Unrecognised misplacement of a tracheal tube may have disastrous sequelae, and is avoidable. A variety of tests has been devised to do the prompt recognition of misplacement. The characteristic flatus-like sound produced during manual ventilation of a tube placed in the oesophagus is quite different from that produced if the tube is correctly placed, but is not reproduced reliably. Successful identification of tracheal and oesophageal ventilation has been described in small sized studies. Tests to confirm tracheal intubation are listed in this chapter. None of the easily used tests is very reliable, and haemoglobin desaturation is often the reason that bronchial intubation is suspected and detected. There are no specific tests to exclude misplacement in positions such as the retropharyngeal space or intracranial space. However there will be a complete inability to ventilate the lungs, which should become apparent very quickly using the standard tests.
Tracheal intubation is an essential skill but can be difficult and may result in complications, the most serious being hypoxaemic brain damage and death. A significant lifting force, causing considerable tissue distortion but not damage, may be required in direct laryngoscopy. The Macintosh technique of laryngoscopy depends on indirect elevation of the epiglottis and is the most frequently used direct laryngoscopy technique in most centres.
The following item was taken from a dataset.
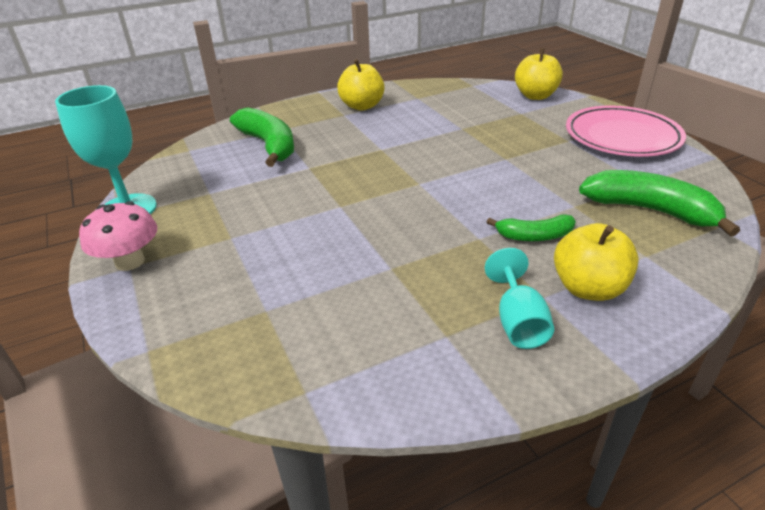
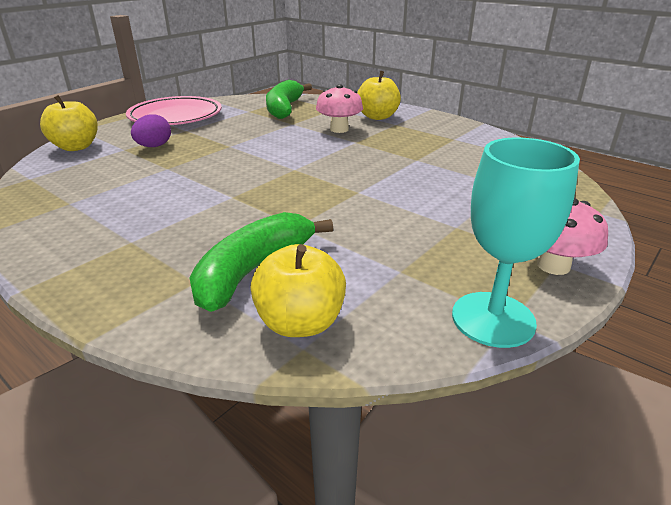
camera: 115 degrees left, 5 degrees down
yellow apple [337,59,385,111] -> yellow apple moved to [250,244,346,337]
turquoise goblet [485,248,554,349] -> none
green banana [487,214,576,241] -> pink mushroom [316,84,363,133]
none -> purple egg [131,114,171,147]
Direct laryngoscopy with the straight laryngoscope was the first technique to allow tracheal intubation under vision. The straight laryngoscope offers unique advantages and there is good evidence of its value. The laryngoscope is inserted to the right of the midline and passed along the paraglossal gutter to the right side of the tongue. Many alternative techniques can facilitate tracheal intubation under vision in patients in whom this is not possible with direct laryngoscopy. Nasotracheal intubation is necessary when the oral route is not available.